# Topmodel Estella Warren wegen Fahrerflucht verhaftet!



## Mandalorianer (27 Mai 2011)

*Topmodel Estella Warren wegen Fahrerflucht verhaftet!​**
Betrunken am Steuer: Estella Warren sitzt im Gefängnis​*

Unglaublich! Gerade prasselt die Nachricht herein, dass Model und Schauspielerin Estella Warren wegen Trunkenheit am Steuer seit gestern Abend in einem Gefängnis in Los Angeles sitzt. Aber dem nicht genug, sie ist in ihrem betrunken Zustand doch glatt in drei Autos gefahren, beging Fahrerflucht und hat bei ihrer Festnahme dann noch einen Polizisten getreten.

Das ehemalige COSMOPOLITAN Covermodel hat schon in mehreren Kinofilmen die Hauptrolle gespielt. Dazu gehörten auch die Neuverfilmung von „Planet of the Apes“ und „Kangaroo Jack“. Wir sind platt, dass die Schönheit sich nicht nur betrunken hinters Steuer setzte, sondern sich auch noch mit einem Polizisten anlegte.

So berichtet die News-Site TMZ, dass die 32-jährige Schauspielerin doch tatsächlich in drei parkende Autos crashte, doch statt den Unfall zu melden, fuhr Estella Warren schnurstracks weiter.
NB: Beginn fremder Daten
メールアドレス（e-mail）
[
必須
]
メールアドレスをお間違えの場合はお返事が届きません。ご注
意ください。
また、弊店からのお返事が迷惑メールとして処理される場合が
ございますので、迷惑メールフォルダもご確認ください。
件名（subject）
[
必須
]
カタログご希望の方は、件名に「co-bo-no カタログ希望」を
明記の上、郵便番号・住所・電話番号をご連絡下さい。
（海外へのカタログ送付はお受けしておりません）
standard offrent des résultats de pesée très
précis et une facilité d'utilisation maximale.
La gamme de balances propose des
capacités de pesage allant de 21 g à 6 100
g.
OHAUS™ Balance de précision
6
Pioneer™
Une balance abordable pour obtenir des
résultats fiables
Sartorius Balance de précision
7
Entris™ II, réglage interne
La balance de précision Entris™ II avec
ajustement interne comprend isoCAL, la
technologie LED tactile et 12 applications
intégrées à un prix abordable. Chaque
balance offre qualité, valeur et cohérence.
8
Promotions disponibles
Zwei Polizisten hatten den Vorfall beobachtet und folgten dem Model. Beim Versuch sie zu verhaften, wehrte sie sich und trat einen der Männer noch gegen das Schienenbein. Da fehlen einem wirklich die Worte, dagegen ist Lindsay Lohan ein Waisenkind.

*Was sagt ihr dazu, dass Estella Warren betrunken Auto fuhr und nach ihrem Unfall Fahrerflucht beging?*


*Gruss vom Gollum*


----------



## beachkini (27 Mai 2011)

> fuhr Estella Warren schnurstracks weiter


 wohl eben nicht


----------



## posemuckel (27 Mai 2011)

beachkini schrieb:


> wohl eben nicht



happy010happy010happy010happy010


----------